ASCO 2016

Advaned RET-rearranged NSCLC

Dr Takashi Seto – National Kyushu Cancer Center, Kyushu, Japan
Dr Kiyotaka Yoh – National Cancer Center Hospital East, Kashiwa, Japan

TS: We found a rare mutation of RET by multiplex and FISH and then tried a phase II trial of vandetanib.

What kind of patients were you workig with?

TS: Lung cancer, adenocarcinoma. Enrolled patients were 19 patients however eligible cancer patients were 17.

Were there any markers for the patients?

TS: Screened by multiplex PCR and confirmed by FISH the rearrangement.

Were they EGFR positive or negative tumours?

KY: Our study is in EGFR negative patients in screening.

TS: We used LC-SCRUM, nationwide gene analysis system of LC-SCRUM, so found by LC-SCRUM and enrolled on this study.

Can you tell us more about the patient sub-type?

TS: CCDC6 and T5B [?] RET; we found ten T5B RET and six CCDC6 so the response rate was quite different between the two subtypes. So the response rate of CCDC6 is 83% compared to T5B RET was 20%.

Were there any toxicities associated with the treatment?

TS: Usually the common toxicity with vandetanib, not especially for this study.

Will you use these results in future trials?

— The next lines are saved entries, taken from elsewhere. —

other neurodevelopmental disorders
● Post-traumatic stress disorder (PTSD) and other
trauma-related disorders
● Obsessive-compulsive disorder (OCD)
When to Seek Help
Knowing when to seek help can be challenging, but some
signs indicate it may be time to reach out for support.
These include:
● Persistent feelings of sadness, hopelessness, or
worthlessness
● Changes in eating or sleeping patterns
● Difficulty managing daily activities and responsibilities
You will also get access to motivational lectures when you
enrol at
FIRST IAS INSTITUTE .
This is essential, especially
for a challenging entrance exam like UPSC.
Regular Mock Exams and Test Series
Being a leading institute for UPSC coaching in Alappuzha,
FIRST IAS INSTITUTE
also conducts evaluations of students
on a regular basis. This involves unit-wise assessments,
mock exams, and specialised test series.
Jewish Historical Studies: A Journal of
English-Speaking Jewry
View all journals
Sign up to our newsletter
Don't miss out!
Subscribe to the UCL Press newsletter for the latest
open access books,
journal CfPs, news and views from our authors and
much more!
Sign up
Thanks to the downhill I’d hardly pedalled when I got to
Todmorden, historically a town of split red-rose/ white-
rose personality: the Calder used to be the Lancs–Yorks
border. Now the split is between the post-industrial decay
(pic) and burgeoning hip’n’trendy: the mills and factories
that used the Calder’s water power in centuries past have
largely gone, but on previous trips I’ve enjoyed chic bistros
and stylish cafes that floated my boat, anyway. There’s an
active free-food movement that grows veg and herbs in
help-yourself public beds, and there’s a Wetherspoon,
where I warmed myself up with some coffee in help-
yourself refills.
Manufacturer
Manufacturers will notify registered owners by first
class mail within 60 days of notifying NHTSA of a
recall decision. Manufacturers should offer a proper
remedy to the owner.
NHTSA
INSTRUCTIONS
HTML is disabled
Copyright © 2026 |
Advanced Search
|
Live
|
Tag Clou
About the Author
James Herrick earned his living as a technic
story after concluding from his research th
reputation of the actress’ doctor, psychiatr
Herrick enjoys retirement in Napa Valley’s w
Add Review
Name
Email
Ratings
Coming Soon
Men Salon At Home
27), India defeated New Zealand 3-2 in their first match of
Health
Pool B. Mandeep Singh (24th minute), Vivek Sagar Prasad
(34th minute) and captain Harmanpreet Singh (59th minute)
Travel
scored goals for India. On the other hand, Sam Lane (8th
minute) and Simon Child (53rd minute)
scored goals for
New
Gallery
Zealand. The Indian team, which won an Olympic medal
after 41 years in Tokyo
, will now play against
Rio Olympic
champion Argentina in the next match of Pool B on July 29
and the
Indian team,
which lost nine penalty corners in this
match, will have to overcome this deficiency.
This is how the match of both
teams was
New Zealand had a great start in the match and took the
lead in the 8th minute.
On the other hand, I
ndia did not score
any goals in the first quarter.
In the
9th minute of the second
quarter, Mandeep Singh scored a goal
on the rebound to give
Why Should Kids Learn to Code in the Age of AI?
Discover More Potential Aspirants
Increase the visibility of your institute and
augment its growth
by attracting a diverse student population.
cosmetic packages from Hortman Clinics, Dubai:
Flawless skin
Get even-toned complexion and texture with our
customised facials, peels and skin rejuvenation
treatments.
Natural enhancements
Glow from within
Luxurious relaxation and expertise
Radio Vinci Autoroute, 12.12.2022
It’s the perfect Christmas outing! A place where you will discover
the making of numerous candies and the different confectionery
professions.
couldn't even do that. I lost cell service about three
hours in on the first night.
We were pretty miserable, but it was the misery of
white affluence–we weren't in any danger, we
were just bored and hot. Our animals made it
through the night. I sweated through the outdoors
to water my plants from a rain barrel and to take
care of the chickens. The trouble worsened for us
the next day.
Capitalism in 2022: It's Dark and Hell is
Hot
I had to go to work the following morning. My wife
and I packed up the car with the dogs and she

KY: RET patients are a very rare population so a phase III trial for RET positive patients is difficult. Our study is a small number of patients, however, our result is consistent with preclinical studies and both with RET positive adenocarcinoma essentially. So our study defines RET rearrangement is a new molecular subgroup of non-small cell lung cancer suitable for targeted therapy.

TS: And LC-SCRUM, now LC-SCRUM using next generation sequencer to detect rare mutations so the next trial in Japan based on LC-SCRUM and now we’ve found the RET so move on to an alectinib trial.